*** Dataset records

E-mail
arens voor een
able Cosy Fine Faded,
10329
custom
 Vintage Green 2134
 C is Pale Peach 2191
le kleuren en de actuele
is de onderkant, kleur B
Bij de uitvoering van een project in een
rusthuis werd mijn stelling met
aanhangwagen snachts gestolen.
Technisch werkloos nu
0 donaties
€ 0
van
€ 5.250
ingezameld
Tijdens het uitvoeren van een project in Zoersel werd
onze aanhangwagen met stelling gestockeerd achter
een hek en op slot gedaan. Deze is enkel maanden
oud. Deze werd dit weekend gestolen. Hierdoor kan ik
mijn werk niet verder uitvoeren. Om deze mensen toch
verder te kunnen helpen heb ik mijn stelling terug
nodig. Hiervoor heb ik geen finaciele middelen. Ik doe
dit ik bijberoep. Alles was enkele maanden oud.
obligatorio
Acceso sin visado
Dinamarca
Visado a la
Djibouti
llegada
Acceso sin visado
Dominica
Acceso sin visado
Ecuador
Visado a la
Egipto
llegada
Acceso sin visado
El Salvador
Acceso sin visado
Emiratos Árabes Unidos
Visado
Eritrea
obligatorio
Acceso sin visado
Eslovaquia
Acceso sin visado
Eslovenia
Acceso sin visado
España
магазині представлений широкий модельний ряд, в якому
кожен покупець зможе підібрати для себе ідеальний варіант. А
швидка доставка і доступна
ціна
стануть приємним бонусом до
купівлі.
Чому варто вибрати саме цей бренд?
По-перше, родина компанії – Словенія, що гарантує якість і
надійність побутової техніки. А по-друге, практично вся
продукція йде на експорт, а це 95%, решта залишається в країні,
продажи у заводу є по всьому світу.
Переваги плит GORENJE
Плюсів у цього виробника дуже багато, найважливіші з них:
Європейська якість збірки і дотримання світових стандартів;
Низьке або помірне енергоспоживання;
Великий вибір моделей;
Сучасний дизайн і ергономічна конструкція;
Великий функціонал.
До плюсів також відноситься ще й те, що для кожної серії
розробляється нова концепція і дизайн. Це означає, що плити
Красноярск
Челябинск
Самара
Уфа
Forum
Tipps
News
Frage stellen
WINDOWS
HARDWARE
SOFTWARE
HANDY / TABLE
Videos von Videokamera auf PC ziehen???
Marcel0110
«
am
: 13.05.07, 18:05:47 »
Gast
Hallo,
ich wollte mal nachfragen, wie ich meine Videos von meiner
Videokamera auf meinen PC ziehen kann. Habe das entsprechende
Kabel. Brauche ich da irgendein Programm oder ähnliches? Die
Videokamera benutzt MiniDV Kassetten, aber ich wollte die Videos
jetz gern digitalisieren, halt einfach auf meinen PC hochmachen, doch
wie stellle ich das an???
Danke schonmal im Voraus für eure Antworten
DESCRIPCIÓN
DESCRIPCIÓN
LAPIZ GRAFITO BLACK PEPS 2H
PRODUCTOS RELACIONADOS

******

**What you should do**
Identify each line in the material above that contains the string "stelling" and copy those lines out.

**Exercise answer**
rusthuis werd mijn stelling met
onze aanhangwagen met stelling gestockeerd achter
verder te kunnen helpen heb ik mijn stelling terug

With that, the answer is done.